If you have an EEV and all those compressors and other parameters that need to be monitored and controlled, you need to do that with the controller so there are choices of controllers like you see on the screen here.  The most popular and most mature is Danfoss MCX which is fully programmable Danfoss controllers but however, it can cost upwards of 50000 Rs and there’s additional software cost. But nevertheless, it allows the most customization opportunity. It’s suitable for large chillers and the systems where the system cost or the controller cost as a part of the system cost is fairly low. On the other end of the spectrum is the mass-produced generic controllers which are extremely customized for a specific application. So, if it is for an air source heat pump, it is for the air source heat pump and if it is for a water source heat pump, it is for the water source heat pump. So, here the ability to vary is very low. Nevertheless, you do to get it at very low prices and it is suitable for the low-cost heat pumps that it is typically available in the market for specific applications somewhere in between is an Italian company called Karin which allows partly customizable controllers for heat pumps with the costing ranging from 25000 Rs and upwards. These systems allow us to take data from the system and do kinds of processing and allow us for a further understanding of the process and with the various options and choices, we are able to design a heat pump suitable for the application in hand.

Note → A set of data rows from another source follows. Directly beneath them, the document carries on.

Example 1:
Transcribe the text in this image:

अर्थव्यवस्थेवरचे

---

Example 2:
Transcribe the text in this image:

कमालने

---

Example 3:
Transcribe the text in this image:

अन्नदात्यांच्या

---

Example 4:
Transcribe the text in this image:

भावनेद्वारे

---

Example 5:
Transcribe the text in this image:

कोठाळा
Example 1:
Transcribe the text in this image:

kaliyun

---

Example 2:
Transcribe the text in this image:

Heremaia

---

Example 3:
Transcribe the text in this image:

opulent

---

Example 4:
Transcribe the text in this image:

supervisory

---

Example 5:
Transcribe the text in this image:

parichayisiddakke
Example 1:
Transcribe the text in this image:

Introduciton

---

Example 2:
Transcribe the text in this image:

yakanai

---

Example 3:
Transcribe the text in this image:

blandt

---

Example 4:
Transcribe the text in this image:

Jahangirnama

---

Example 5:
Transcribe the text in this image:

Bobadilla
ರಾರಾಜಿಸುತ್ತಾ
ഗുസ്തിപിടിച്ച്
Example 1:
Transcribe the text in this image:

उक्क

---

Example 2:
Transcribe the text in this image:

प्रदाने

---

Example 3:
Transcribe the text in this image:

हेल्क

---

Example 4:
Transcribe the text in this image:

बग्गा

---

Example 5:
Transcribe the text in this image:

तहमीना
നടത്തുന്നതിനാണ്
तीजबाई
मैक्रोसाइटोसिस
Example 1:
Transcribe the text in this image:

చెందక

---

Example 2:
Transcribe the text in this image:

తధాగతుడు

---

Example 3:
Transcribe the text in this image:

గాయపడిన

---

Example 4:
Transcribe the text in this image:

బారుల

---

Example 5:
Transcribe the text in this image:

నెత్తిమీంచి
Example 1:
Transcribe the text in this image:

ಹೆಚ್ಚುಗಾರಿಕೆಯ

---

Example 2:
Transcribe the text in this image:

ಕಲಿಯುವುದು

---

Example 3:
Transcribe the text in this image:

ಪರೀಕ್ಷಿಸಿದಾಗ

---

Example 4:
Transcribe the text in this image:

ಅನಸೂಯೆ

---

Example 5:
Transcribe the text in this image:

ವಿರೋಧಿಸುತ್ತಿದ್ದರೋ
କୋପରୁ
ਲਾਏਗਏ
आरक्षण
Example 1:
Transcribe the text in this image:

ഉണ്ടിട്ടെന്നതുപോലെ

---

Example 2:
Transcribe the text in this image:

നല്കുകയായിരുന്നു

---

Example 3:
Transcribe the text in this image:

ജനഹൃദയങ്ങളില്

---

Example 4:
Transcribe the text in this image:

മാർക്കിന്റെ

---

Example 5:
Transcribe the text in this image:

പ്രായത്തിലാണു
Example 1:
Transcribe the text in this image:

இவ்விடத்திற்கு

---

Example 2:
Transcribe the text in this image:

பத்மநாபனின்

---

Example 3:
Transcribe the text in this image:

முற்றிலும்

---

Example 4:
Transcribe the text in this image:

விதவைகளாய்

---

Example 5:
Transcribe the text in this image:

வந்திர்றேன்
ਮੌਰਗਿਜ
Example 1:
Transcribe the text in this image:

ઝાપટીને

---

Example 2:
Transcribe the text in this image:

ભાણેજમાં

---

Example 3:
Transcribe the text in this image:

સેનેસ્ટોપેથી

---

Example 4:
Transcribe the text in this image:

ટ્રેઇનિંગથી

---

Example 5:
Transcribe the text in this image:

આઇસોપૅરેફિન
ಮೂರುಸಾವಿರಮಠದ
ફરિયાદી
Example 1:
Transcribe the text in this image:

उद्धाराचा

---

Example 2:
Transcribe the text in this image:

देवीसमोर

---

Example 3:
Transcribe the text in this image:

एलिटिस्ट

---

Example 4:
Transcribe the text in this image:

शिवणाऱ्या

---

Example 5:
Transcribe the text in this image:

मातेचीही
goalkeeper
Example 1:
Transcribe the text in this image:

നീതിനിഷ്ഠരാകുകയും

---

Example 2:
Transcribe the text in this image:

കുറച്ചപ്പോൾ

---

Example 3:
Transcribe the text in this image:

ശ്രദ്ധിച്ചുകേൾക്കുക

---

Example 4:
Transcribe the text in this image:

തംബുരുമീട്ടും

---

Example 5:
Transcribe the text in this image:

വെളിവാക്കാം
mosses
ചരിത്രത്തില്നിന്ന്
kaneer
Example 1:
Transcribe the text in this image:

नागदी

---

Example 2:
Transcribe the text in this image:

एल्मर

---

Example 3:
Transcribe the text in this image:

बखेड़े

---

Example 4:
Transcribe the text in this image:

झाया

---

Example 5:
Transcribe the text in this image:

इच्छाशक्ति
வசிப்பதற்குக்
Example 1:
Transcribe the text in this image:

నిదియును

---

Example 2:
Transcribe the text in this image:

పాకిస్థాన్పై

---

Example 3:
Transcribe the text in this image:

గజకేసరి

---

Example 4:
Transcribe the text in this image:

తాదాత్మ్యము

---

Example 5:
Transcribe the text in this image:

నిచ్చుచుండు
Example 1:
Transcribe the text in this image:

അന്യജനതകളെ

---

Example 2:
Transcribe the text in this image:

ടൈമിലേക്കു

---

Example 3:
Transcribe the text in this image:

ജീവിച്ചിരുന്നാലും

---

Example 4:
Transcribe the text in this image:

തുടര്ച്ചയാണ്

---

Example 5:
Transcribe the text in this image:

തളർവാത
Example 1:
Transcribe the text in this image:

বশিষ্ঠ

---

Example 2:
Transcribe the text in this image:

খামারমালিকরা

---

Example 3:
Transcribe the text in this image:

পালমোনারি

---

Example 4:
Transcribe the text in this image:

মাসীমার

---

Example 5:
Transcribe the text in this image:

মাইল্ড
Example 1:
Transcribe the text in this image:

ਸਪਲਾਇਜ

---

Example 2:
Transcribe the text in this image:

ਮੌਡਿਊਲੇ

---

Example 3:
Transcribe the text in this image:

So, this overview of the heat pump system gives the idea about 4 key components plus the controller which we will look into a lot more detail as we go along.


So,  the first deep dive that we need to do is the compressor,

  • how is the compressor selected?
  • how is it designed?
  • what is the capacity output from the compressor when you require specific kilowatt output from the heat pump?
  • what is the influence of various parameters on the outcome of the heat pump?

To understand that, we need to look into the compressor and we will start that in our next video where we will do our deep dive into compressor selection.

Thank you for joining and look forward to you joining us in the future.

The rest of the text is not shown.